Unter diesen Voraussetzungen handelt es sich bei der Bestimmung der Dauer des Vorwegvollzugs nicht um einen wertenden Akt der eigentlichen Strafzumessung (vgl. zu den Anforderungen an die Zulässigkeit einer Sachentscheidung des Revisionsgerichts in diesen Fällen BVerfG [Kammer] NStZ 2007, 598), sondern letztlich um einen auf klaren gesetzlichen Vorgaben beruhenden reinen Rechenvorgang. Denn § 67 Abs. 2 Satz 3 StGB nF bestimmt zwingend, dass der vor der Unterbringung nach §§ 63, 64 StGB zu vollziehende Teil der Strafe so zu bemessen ist, dass nach seiner Vollziehung und einer anschließenden Unterbringung eine Entscheidung über die Aussetzung der Vollstreckung des Strafrestes zur Bewährung gemäß § 67 Abs. 5 Satz 1 StGB nF möglich ist, wenn die Hälfte der Strafe erledigt ist. Die Dauer der Unterbringung und diejenige der vorweg zu vollziehenden Strafe müssen sich nach dieser eindeutigen und bestimmten gesetzlichen Regelung insgesamt auf die Hälfte der verhängten Strafe belaufen. Daraus folgt, dass einerseits jedwede Beeinträchtigung von Rechten des Angeklagten dadurch, dass das Revisionsgericht die Dauer des Vorwegvollzugs selbst feststellt, ausgeschlossen ist. Auf diese Weise wird andererseits eine überflüssige, den Belangen der Rechtspflege sowie dem Beschleunigungsgebot zuwiderlaufende Verlängerung des Verfahrens vermieden, die im Falle einer Zurückverweisung und Entscheidung erst nach neuer Hauptverhandlung eintreten würde.

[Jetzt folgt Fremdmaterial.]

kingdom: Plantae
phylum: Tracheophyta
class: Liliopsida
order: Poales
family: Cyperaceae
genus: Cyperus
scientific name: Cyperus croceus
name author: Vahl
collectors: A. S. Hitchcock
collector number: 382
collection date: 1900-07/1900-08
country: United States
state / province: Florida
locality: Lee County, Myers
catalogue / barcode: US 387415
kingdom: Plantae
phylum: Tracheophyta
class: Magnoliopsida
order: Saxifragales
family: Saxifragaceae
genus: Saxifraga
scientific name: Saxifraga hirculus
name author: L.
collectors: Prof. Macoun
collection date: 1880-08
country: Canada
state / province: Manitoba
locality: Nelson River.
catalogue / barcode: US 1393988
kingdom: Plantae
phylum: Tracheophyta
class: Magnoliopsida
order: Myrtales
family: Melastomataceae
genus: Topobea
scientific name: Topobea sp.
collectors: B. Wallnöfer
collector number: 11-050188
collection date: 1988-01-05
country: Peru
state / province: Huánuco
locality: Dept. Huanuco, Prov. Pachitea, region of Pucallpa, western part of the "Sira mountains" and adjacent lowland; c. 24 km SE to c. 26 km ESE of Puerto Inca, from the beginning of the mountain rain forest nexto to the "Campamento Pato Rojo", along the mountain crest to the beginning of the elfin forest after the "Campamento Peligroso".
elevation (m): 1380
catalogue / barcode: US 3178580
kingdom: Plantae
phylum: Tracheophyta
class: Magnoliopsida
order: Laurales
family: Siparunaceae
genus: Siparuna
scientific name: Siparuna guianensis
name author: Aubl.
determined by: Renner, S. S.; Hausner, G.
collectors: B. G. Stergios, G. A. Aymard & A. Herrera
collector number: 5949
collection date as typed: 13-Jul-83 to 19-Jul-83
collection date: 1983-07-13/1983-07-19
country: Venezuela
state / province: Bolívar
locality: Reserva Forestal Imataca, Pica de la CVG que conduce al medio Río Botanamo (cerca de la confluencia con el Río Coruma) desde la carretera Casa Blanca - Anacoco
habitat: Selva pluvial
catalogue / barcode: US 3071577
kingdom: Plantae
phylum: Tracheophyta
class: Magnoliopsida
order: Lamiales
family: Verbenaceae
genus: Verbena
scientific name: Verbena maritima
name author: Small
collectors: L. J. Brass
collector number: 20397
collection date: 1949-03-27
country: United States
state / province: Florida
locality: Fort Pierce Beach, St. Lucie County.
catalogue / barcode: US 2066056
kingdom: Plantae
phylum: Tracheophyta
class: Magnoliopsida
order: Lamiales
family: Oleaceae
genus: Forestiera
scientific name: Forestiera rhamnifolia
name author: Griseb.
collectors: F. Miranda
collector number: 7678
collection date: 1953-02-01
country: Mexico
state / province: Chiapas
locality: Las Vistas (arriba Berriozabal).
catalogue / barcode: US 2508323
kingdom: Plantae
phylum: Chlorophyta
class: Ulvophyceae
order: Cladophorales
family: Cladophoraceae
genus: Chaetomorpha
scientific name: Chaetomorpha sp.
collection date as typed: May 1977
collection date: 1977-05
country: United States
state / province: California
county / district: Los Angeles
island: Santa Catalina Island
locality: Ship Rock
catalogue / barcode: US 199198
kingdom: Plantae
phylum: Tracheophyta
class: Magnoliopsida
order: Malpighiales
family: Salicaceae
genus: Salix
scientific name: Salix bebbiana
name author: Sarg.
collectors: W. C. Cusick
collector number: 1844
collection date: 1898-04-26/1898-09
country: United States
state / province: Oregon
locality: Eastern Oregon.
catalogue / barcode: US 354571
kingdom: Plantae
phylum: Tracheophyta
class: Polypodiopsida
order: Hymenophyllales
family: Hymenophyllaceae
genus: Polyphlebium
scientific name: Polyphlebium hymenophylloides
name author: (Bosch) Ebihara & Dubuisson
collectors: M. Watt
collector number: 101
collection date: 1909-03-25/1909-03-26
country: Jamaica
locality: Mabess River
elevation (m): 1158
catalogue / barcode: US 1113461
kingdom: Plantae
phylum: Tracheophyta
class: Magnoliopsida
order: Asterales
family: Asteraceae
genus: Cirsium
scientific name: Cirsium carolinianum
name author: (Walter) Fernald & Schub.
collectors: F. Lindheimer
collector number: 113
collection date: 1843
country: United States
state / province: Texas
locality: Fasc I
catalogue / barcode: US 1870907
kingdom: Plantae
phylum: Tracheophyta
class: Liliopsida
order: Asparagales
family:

c) Im vorliegenden Fall ist allein die Festsetzung des vor der Maßregel zu vollziehenden Teils der Strafe rechtsfehlerhaft erfolgt. Der Strafausspruch weist demgegenüber keinen Rechtsfehler auf. Die sachverständig beratene Strafkammer ist zudem rechtsfehlerfrei zu der Überzeugung gelangt, dass aufgrund der konkreten Umstände, insbesondere des Alters des Angeklagten und seiner langjährigen Drogenabhängigkeit, die Therapie zwei Jahre dauern werde. Demgemäß bestimmt der Senat selbst die Höhe des vor der Unterbringung zu vollziehenden Teils der Gesamtstrafe auf ein Jahr und drei Monate. Nach dessen Vollstreckung und einer zwei Jahre dauernden Unterbringung ist mit drei Jahren und drei Monaten die Hälfte der verhängten, sich insgesamt auf sechs Jahre und sechs Monate belaufenden Gesamtstrafen erledigt. Die von dem Angeklagten erlittene Untersuchungshaft ist auf die Dauer des vor der Unterbringung zu vollziehenden Teils der Strafe anzurechnen. Gleiches gilt, soweit der Angeklagte die Geldstrafe aus dem Urteil des Amtsgerichts Hamburg-St. Georg vom 13. April 2006 teilweise gezahlt hat.
3. Aufgrund des Teilerfolgs der Revision sind gemäß § 473 Abs. 4 StPO die Revisionsgebühr um ein Viertel zu ermäßigen und der Staatskasse ein Viertel der im Revisionsrechtszuge entstandenen notwendigen Auslagen des Angeklagten aufzuerlegen.